A particularly pretty feature of this plot, typical of phenomena described by wave equations, is a subtly visible reflected wave propogating back along the rod.
As expected from the result derived in appendix D, the propogation velocity is independent of the initial velocity of the first atom, depending only on the mass of each atom, and the length and stiffness of the bond.
This partitioning scheme arose in the context of geographically diverse screen savers communicating by email, but the same fundamental approach could be applied to more traditional computer networks. The present approach reduces communication bandwidth at the expense of duplicated computations. On networks where communication is at a premium but computation is relatively abundant, the same idea can be applied with TCP/IP packets instead of email.

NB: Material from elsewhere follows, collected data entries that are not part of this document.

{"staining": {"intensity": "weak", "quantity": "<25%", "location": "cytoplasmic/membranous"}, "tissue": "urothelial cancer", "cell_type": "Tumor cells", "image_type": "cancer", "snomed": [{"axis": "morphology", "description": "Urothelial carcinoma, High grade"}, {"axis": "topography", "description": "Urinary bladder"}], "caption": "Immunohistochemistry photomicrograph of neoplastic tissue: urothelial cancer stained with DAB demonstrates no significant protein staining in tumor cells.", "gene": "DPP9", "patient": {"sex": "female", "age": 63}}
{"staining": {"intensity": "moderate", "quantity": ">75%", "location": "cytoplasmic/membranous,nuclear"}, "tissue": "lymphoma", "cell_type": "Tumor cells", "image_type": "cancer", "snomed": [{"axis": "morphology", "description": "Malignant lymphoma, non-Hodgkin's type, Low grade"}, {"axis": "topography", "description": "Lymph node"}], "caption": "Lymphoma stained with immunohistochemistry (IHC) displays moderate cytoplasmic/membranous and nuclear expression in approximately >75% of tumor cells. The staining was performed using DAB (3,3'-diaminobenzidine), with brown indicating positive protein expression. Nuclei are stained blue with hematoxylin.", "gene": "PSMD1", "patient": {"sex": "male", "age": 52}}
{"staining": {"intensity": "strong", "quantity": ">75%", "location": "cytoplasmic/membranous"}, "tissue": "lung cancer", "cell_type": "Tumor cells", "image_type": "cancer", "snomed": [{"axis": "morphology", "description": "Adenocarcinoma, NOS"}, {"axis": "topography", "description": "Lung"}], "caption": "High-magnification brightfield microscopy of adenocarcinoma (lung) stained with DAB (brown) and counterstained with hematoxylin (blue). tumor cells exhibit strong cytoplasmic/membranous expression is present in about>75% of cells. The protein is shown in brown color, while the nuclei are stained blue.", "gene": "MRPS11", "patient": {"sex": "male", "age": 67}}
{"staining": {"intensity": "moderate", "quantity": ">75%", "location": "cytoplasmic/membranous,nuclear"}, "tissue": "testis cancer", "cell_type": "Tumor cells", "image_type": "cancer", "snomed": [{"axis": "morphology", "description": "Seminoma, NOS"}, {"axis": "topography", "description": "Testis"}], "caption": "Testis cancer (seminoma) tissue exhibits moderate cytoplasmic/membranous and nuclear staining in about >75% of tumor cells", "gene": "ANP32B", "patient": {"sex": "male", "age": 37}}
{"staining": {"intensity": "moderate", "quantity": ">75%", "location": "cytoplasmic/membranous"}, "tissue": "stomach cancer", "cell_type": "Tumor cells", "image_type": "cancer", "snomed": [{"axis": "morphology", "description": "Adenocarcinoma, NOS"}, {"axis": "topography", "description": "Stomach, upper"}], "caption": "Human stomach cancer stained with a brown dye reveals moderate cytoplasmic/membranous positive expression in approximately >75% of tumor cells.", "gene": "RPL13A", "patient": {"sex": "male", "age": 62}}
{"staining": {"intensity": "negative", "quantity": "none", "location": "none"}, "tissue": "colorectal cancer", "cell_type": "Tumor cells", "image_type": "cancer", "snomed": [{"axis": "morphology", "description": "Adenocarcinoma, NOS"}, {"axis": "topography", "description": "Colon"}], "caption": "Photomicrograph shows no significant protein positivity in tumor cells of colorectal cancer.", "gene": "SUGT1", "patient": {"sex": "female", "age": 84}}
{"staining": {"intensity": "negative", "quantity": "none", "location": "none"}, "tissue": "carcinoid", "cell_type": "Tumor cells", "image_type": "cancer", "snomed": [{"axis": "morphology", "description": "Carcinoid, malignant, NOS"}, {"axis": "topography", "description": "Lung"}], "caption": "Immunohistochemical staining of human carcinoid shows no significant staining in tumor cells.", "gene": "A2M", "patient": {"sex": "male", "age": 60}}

In fact, the source code for implementing this approach should be quite similar to the simulation code used in developing and debugging the screen saver.
Because this is an approach for scaling a simulation, rather than a simulation approach per se, it should be applicable with any currently used modeling software. This is good news for those who have been using modeling software on one machine, or a few, but haven't seen how to scale it effectively to much larger networks. Because the communications discussed here are sparse and easily characterized, pyramidal partitioning should make it possible to scale modeling runs almost without bound, with little new investment in software development.